Herr Breitkreuz, der FC Erzgebirge Aue ist seit sechs Spielen ungeschlagen, hat vier dieser Partien gewonnen. Wie ist dieser Aufschwung zu erklären?
Steve Breitkreuz: „Nach dem Rücktritt von unserem Trainer Pavel Dotchev mussten wir alle noch enger zusammenrücken. Dann kam auch schon das Spiel gegen Arminia Bielefeld, das unter unseren Interimstrainern bestritten wurde. Wir lagen nach fünf Minuten bereits mit 0:2 hinten und haben letztendlich einen Punkt geholt.
Da war bereits die positive Entwicklung festzustellen, die uns in der Folgezeit echt zusammengeschweißt hat. Und dann kam unser neuer Chefcoach Domenico Tedesco. Er ist ein echter Glücksfall und hat eine klare Philosophie.“
Domenico Tedesco ist mit seinen 31 Jahren ein sehr junger Trainer. Ist er der Julian Nagelsmann der 2. Bundesliga?

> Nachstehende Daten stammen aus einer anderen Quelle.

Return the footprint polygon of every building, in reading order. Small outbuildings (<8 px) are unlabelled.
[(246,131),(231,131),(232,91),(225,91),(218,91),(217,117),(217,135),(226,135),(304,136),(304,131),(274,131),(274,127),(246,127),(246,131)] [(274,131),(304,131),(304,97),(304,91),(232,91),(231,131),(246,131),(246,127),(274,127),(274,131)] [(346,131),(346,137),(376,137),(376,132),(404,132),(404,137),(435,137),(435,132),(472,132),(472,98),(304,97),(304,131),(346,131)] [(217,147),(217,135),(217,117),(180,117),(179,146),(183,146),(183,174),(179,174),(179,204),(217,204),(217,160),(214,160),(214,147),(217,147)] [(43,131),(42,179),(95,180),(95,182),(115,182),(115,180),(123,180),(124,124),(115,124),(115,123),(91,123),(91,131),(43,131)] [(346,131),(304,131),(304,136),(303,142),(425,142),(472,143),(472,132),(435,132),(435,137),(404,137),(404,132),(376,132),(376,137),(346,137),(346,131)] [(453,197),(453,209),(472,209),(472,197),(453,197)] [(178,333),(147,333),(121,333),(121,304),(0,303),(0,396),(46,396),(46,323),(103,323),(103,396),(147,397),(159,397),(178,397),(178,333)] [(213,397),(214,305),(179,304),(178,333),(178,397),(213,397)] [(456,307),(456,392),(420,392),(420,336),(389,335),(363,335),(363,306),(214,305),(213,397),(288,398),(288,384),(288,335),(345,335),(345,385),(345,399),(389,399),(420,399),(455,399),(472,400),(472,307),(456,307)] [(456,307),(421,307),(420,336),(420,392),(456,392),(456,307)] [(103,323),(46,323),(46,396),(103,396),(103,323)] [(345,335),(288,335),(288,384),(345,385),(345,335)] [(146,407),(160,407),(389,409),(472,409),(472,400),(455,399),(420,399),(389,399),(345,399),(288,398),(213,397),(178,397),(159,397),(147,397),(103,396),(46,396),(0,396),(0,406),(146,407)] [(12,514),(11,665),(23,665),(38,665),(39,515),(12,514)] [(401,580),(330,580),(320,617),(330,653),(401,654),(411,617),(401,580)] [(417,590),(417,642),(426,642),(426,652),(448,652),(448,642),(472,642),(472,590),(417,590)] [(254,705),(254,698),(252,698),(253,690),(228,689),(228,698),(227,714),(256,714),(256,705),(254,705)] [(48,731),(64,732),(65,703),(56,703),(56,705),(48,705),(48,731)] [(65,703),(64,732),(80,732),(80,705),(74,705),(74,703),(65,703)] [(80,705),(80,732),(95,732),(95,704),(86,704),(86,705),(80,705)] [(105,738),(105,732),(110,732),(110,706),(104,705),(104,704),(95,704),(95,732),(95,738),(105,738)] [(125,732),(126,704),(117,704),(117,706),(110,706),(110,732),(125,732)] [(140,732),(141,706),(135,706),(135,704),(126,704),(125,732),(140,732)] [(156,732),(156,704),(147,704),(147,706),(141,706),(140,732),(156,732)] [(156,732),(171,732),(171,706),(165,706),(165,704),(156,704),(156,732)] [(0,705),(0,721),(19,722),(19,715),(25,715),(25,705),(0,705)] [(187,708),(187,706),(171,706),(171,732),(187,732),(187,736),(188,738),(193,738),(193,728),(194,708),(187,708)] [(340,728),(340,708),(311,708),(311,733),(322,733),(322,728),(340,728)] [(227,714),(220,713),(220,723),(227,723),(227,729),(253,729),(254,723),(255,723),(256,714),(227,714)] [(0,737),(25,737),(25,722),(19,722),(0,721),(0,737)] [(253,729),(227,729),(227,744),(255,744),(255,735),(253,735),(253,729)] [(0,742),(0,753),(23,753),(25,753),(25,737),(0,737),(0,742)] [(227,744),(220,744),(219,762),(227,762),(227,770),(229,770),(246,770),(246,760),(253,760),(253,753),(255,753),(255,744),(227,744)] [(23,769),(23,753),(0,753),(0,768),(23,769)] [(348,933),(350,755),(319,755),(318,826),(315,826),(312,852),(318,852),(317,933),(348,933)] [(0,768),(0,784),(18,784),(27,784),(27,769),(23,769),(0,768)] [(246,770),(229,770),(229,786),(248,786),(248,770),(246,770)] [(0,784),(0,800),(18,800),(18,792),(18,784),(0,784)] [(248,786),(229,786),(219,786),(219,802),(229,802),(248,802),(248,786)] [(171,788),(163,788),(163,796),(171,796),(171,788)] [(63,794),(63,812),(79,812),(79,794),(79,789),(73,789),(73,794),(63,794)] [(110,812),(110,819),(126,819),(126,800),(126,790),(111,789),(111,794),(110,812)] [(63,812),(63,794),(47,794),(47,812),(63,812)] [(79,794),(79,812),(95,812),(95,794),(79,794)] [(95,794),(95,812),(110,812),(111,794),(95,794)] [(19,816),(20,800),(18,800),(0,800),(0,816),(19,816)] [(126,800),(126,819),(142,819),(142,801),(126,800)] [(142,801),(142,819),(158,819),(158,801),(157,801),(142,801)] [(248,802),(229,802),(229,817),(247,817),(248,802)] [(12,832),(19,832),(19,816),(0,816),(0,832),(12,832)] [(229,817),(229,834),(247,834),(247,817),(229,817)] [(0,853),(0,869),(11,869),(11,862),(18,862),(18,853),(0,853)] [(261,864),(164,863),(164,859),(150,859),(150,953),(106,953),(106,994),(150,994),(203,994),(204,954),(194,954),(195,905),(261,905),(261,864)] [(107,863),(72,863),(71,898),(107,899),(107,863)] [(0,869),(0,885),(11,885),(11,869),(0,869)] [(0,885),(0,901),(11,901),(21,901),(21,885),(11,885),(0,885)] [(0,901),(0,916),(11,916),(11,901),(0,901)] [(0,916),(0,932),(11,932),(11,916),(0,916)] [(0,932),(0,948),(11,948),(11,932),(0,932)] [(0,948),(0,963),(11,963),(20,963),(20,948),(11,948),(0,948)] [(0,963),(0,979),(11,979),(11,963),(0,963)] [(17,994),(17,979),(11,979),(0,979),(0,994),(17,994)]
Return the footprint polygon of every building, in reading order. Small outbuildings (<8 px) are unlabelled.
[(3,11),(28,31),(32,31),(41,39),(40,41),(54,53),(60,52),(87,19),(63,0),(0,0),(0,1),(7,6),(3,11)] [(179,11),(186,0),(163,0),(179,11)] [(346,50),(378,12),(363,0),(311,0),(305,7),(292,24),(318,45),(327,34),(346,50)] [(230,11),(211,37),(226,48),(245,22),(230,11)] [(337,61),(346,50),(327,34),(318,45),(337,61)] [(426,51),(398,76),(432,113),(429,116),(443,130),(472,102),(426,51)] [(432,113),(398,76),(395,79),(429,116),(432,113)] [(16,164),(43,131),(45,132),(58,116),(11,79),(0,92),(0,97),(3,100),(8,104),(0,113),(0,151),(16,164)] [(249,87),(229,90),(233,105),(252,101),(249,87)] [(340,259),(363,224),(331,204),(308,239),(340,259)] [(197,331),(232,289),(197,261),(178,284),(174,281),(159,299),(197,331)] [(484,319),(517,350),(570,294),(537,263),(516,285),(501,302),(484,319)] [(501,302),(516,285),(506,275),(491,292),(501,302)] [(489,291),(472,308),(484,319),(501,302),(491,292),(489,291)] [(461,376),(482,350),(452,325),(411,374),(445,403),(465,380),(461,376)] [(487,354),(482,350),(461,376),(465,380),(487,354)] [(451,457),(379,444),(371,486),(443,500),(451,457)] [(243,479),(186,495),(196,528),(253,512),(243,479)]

Breitkreuz: „Den Vergleich hört er sicherlich öfter, weil er ebenfalls aus Hoffenheim kommt. Er ist sehr akribisch und ein top ausgebildeter Trainer, der einen innovativen Fußball spielen lässt. Er gibt jedem Spieler einen klaren Plan, wie man sich im Spiel zu verhalten hat.“
Inwiefern hat Tedesco das Spiel vom FC Erzgebirge Aue geprägt?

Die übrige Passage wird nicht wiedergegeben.